The newsletter continued a few more years, advocating for the tribe’s right to elect our own leadership. It ardently supported David Gardner’s run for chief in the first popular election the tribe had experienced in decades. Gardner was disqualified because he was only 31, not meeting the minimum age of 35 at the time to run for chief. 

In the next election, David Gardener was voted in and began implementing his “7 goals for the Choctaw Nation in the ’70s.” One of those goals was a tribal newspaper which grew from that simple mimeographed newsletter and became the “Hello Choctaw” newspaper.

The first edition was November 1, 1975. The masthead read: “Published by the Choctaw Nation of Oklahoma. Clark David Gardner, Principal Chief.”

 Several editions of this groundbreaking newspaper are stored at U.S.Art in Dallas under the care of the Chahta Foundation. They were donated by Chief Gardner’s granddaughter, Randi Dawn Gardner Hardin, along with a mountain of boxes and papers about the restoration of the Choctaw Nation in the ’70s and ’80s. She rescued them from an old well house before they were lost forever to time and memory.

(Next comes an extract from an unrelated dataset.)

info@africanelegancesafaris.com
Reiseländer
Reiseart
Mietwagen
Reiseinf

Randi is a former Chahta Foundation scholarship recipient, carrying on her grandfather’s legacy of pursuing higher education. Her master’s thesis was entitled, “Hello Choctaw! Termination, Self-Determination, and Choctaw Tribal Governance.”

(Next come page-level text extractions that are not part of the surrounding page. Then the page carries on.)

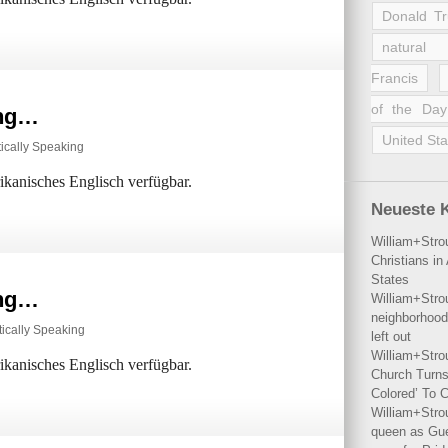
Donald T
natural 
Francis
of the Day
ing…
United Sta
ically Speaking
rikanisches Englisch verfügbar.
Neueste 
William+Stro
Christians i
States
ing…
William+Stro
neighborhood
ically Speaking
left out
William+Stro
rikanisches Englisch verfügbar.
Church Turns
Colored’ To C
William+Stro
queen as Gues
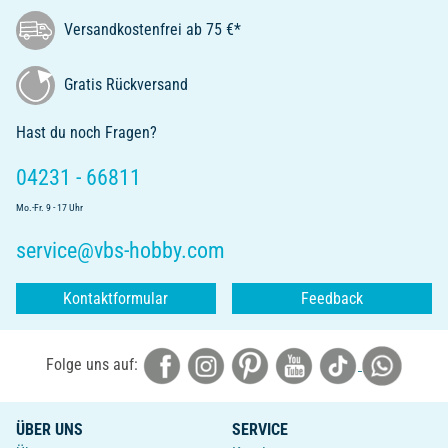
Versandkostenfrei ab 75 €*
Gratis Rückversand
Hast du noch Fragen?
04231 - 66811
Mo.-Fr. 9 - 17 Uhr
service@vbs-hobby.com
Kontaktformular
Feedback
Folge uns auf:
ÜBER UNS
SERVICE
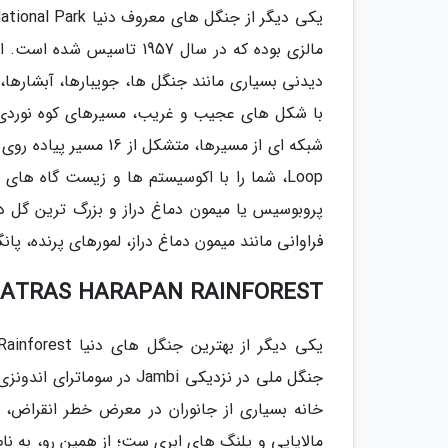
دیدنی بسیاری مانند جنگل ها، جویبارها، آبشارها
با شکل های عجیب و غریب، مسیرهای کوه نوردی و
Loop، شما را با اکوسیستم ها و زیست گاه ه
فراوانی مانند میمون دماغ دراز، لمورهای پرنده، پا
ATRAS HARAPAN RAINFOREST
جنگل ملی در نزدیکی Jambi 
خانه بسیاری از جانوران در معرض خطر انقراض، ا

Chief Gardner advocated for higher education and for revitalizing our language and traditions. Editions of “Hello Choctaw” featured language lessons and traditional stories. The paper also highlighted Choctaws in the arts sector, community news, a calendar of events, and letters to the editor.

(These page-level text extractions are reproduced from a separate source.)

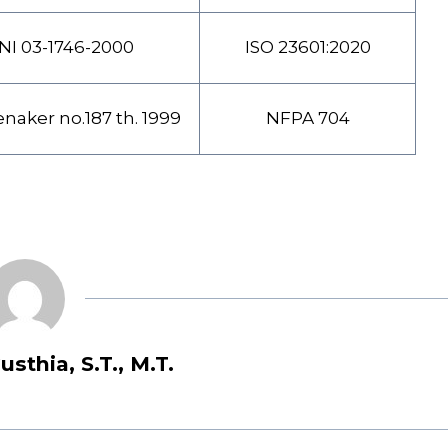
NI 03-1746-2000
ISO 23601:2020
aker no.187 th. 1999
NFPA 704
sthia, S.T., M.T.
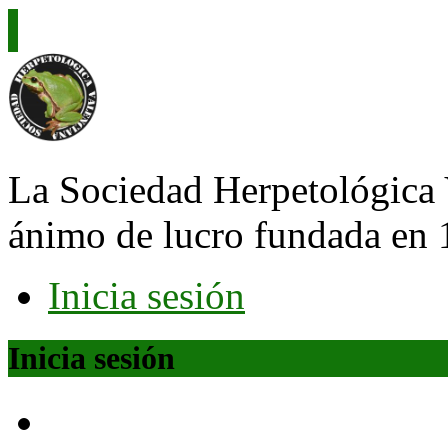
La Sociedad Herpetológica 
ánimo de lucro fundada en 
Inicia sesión
Inicia sesión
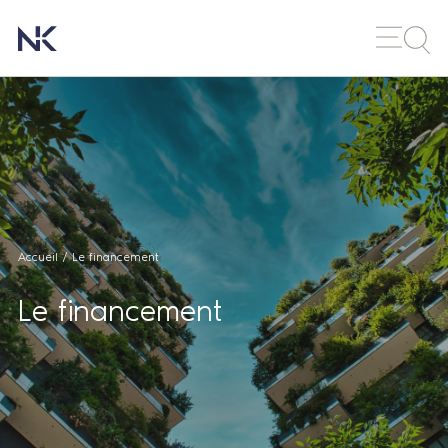
Accueil
/
Le financement
Le financement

Those eight pages of the first newspaper represented a dynamic change in the Choctaw Nation of coming together as a community and a nation once again.

In early 1977, stories of Chief Gardener’s cancer found their way into the paper. He thanked tribal members for their support of himself and his family through the difficult time. February 1, 1978, Chief Gardner’s passing covered the front page. 

The newspaper had continued to grow over its three-year lifespan and would print stories on business owners and entrepreneurs, WWII veterans, tribal health, adult education, and the Choctaw English dictionary. 

The final edition held 16 pages of tribal politics and community news. It also featured the graduating seniors of 1978 from Jones Academy, a brief history on the Choctaw Academy in Kentucky, and the site of Oklahoma’s oldest church at the time, a log chapel built in 1852.

The last page was headlined “Faces of Friendly Choctaws.” It has Choctaw phrases pasted with photos in scrapbook style, showing diverse ages, places, and backgrounds of our people.